As soon as we arrived, we noticed another photographer heading for the Lakewalk. He had a fancy camera atop his high-end tripod that he carried over his shoulder in a rather cavalier manner. In the other hand, he held a case that could only hold a huge long lens. It looked like we were in the right spot.
We set up shop near the corner of the Lakewalk and awaited the moon’s arrival. With two foreign freighters anchored in the lake, we tried to position ourselves so that the moon would rise near one of them. But we wouldn’t know until it came up. As we waited, an aura of expectation developed along the Lakewalk. Nearly everyone sported a camera around the neck. And the population of tripods rapidly increased along the shoreline.
It was a couple of walkers who ultimately clued us in to the rising moon when I overheard them pointing it out. It was so faint on the horizon that we could hardly see it – a light blue orb blending in with the murky distant sky. And it was in the wrong spot. Or more accurately, we were. Hefting our tripods, we rapidly headed closer to the bridge where we could get a better angle. By the time we moved far enough to capture the moon with one of the ships, the moon was far more distinguishable and took on an orange glow. Now it was getting more interesting.

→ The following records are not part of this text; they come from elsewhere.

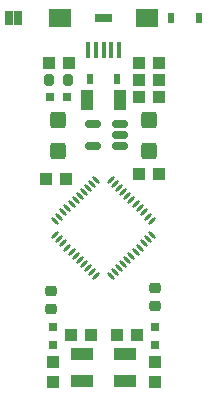
<source format=gbr>
%TF.GenerationSoftware,KiCad,Pcbnew,8.0.4*%
%TF.CreationDate,2024-10-20T10:17:19-04:00*%
%TF.ProjectId,ABSIS_Pro_Micro,41425349-535f-4507-926f-5f4d6963726f,rev?*%
%TF.SameCoordinates,Original*%
%TF.FileFunction,Paste,Top*%
%TF.FilePolarity,Positive*%
%FSLAX46Y46*%
G04 Gerber Fmt 4.6, Leading zero omitted, Abs format (unit mm)*
G04 Created by KiCad (PCBNEW 8.0.4) date 2024-10-20 10:17:19*
%MOMM*%
%LPD*%
G01*
G04 APERTURE LIST*
G04 Aperture macros list*
%AMRoundRect*
0 Rectangle with rounded corners*
0 $1 Rounding radius*
0 $2 $3 $4 $5 $6 $7 $8 $9 X,Y pos of 4 corners*
0 Add a 4 corners polygon primitive as box body*
4,1,4,$2,$3,$4,$5,$6,$7,$8,$9,$2,$3,0*
0 Add four circle primitives for the rounded corners*
1,1,$1+$1,$2,$3*
1,1,$1+$1,$4,$5*
1,1,$1+$1,$6,$7*
1,1,$1+$1,$8,$9*
0 Add four rect primitives between the rounded corners*
20,1,$1+$1,$2,$3,$4,$5,0*
20,1,$1+$1,$4,$5,$6,$7,0*
20,1,$1+$1,$6,$7,$8,$9,0*
20,1,$1+$1,$8,$9,$2,$3,0*%
G04 Aperture macros list end*
%ADD10C,0.000000*%
%ADD11RoundRect,0.225000X0.250000X-0.225000X0.250000X0.225000X-0.250000X0.225000X-0.250000X-0.225000X0*%
%ADD12RoundRect,0.250000X-0.425000X0.450000X-0.425000X-0.450000X0.425000X-0.450000X0.425000X0.450000X0*%
%ADD13RoundRect,0.200000X-0.200000X-0.275000X0.200000X-0.275000X0.200000X0.275000X-0.200000X0.275000X0*%
%ADD14R,0.800000X0.800000*%
%ADD15R,1.100000X1.000000*%
%ADD16R,1.000000X1.100000*%
%ADD17RoundRect,0.150000X0.512500X0.150000X-0.512500X0.150000X-0.512500X-0.150000X0.512500X-0.150000X0*%
%ADD18RoundRect,0.127500X0.208597X-0.176777X-0.176777X0.208597X-0.208597X0.176777X0.176777X-0.208597X0*%
%ADD19RoundRect,0.127500X-0.208597X0.176777X0.176777X-0.208597X0.208597X-0.176777X-0.176777X0.208597X0*%
%ADD20RoundRect,0.127500X0.176777X0.208597X-0.208597X-0.176777X-0.176777X-0.208597X0.208597X0.176777X0*%
%ADD21RoundRect,0.127500X-0.176777X-0.208597X0.208597X0.176777X0.176777X0.208597X-0.208597X-0.176777X0*%
%ADD22R,1.900000X1.100000*%
%ADD23R,0.400000X1.400000*%
%ADD24R,1.000000X1.800000*%
%ADD25R,0.630000X0.830000*%
%ADD26R,0.635000X1.270000*%
G04 APERTURE END LIST*
D10*
%TO.C,USB1*%
G36*
X145717100Y-90513600D02*
G01*
X143917100Y-90513600D01*
X143917100Y-89013600D01*
X145717100Y-89013600D01*
X145717100Y-90513600D01*
G37*
G36*
X149251100Y-90113600D02*
G01*
X147751100Y-90113600D01*
X147751100Y-89413600D01*
X149251100Y-89413600D01*
X149251100Y-90113600D01*
G37*
G36*
X153085100Y-90513600D02*
G01*
X151285100Y-90513600D01*
X151285100Y-89013600D01*
X153085100Y-89013600D01*
X153085100Y-90513600D01*
G37*
%TD*%
D11*
%TO.C,C3*%
X144068800Y-114414600D03*
X144068800Y-112864600D03*
%TD*%
D12*
%TO.C,C2*%
X144678400Y-98360241D03*
X144678400Y-101060241D03*
%TD*%
D13*
%TO.C,R1*%
X143853400Y-95026482D03*
X145503400Y-95026482D03*
%TD*%
D14*
%TO.C,D2*%
X143928400Y-96479360D03*
X145428400Y-96479360D03*
%TD*%
D15*
%TO.C,R4*%
X143841100Y-93573600D03*
X145541100Y-93573600D03*
%TD*%
D11*
%TO.C,C4*%
X152819100Y-114160600D03*
X152819100Y-112610600D03*
%TD*%
D15*
%TO.C,C7*%
X153199200Y-102956360D03*
X151499200Y-102956360D03*
%TD*%
D16*
%TO.C,R5*%
X152819100Y-120585600D03*
X152819100Y-118885600D03*
%TD*%
D14*
%TO.C,D3*%
X152819100Y-115937600D03*
X152819100Y-117437600D03*
%TD*%
D17*
%TO.C,U1*%
X149884981Y-100609438D03*
X149884981Y-99659438D03*
X149884981Y-98709438D03*
X147609981Y-98709438D03*
X147609981Y-100609438D03*
%TD*%
D12*
%TO.C,C1*%
X152333959Y-98360241D03*
X152333959Y-101060241D03*
%TD*%
D18*
%TO.C,U3*%
X147884856Y-103441320D03*
X147536253Y-103789924D03*
X147187649Y-104138527D03*
X146839046Y-104487131D03*
X146490442Y-104835735D03*
X146141838Y-105184338D03*
D19*
X145793235Y-105532942D03*
X145444631Y-105881546D03*
X145096027Y-106230149D03*
X144747424Y-106578753D03*
X144398820Y-106927356D03*
D20*
X144398820Y-108159844D03*
X144747424Y-108508447D03*
X145096027Y-108857051D03*
X145444631Y-109205654D03*
X145793235Y-109554258D03*
X146141838Y-109902862D03*
D21*
X146490442Y-110251465D03*
X146839046Y-110600069D03*
X147187649Y-110948673D03*
X147536253Y-111297276D03*
X147884856Y-111645880D03*
D19*
X149117344Y-111645880D03*
X149465947Y-111297276D03*
X149814551Y-110948673D03*
X150163154Y-110600069D03*
X150511758Y-110251465D03*
X150860362Y-109902862D03*
D18*
X151208965Y-109554258D03*
X151557569Y-109205654D03*
X151906173Y-108857051D03*
X152254776Y-108508447D03*
X152603380Y-108159844D03*
D21*
X152603380Y-106927356D03*
X152254776Y-106578753D03*
X151906173Y-106230149D03*
X151557569Y-105881546D03*
X151208965Y-105532942D03*
X150860362Y-105184338D03*
D20*
X150511758Y-104835735D03*
X150163154Y-104487131D03*
X149814551Y-104138527D03*
X149465947Y-103789924D03*
X149117344Y-103441320D03*
%TD*%
D22*
%TO.C,Y1*%
X146651100Y-120504600D03*
X150351100Y-120504600D03*
X150351100Y-118204600D03*
X146651100Y-118204600D03*
%TD*%
D15*
%TO.C,C8*%
X151319600Y-116586000D03*
X149619600Y-116586000D03*
%TD*%
%TO.C,C9*%
X147408000Y-116586000D03*
X145708000Y-116586000D03*
%TD*%
%TO.C,C6*%
X145315037Y-103377994D03*
X143615037Y-103377994D03*
%TD*%
%TO.C,C5*%
X153173800Y-96479360D03*
X151473800Y-96479360D03*
%TD*%
D16*
%TO.C,R6*%
X144183100Y-120585600D03*
X144183100Y-118885600D03*
%TD*%
D14*
%TO.C,D4*%
X144183100Y-115937600D03*
X144183100Y-117437600D03*
%TD*%
D15*
%TO.C,R2*%
X153161100Y-95026482D03*
X151461100Y-95026482D03*
%TD*%
%TO.C,R3*%
X153161100Y-93573600D03*
X151461100Y-93573600D03*
%TD*%
D23*
%TO.C,USB1*%
X148501100Y-92463600D03*
X149151100Y-92463600D03*
X147201100Y-92463600D03*
X147851100Y-92463600D03*
X149801100Y-92463600D03*
%TD*%
D24*
%TO.C,F1*%
X149901100Y-96748600D03*
X147101100Y-96748600D03*
%TD*%
D25*
%TO.C,D1*%
X149651100Y-94945200D03*
X147351100Y-94945200D03*
%TD*%
D26*
%TO.C,SJ1*%
X141293000Y-89763600D03*
X140469200Y-89763600D03*
%TD*%
D25*
%TO.C,D5*%
X154247200Y-89763600D03*
X156547200Y-89763600D03*
%TD*%
M02*

</source>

Schlepping our gear closer yet to the pier, we found an even better view. We could combine the moon, the freighter and the lighthouse. Soon we were synchronizing our snapshots with the flash of the lighthouse’s beacon.The higher the moon rose, the better its reflection. By this time we were surrounded by other photography enthusiasts, all enjoying the spectacle. The camaraderie was infectious, and rather than being competitive there was common rejoicing whenever someone captured an exceptional image.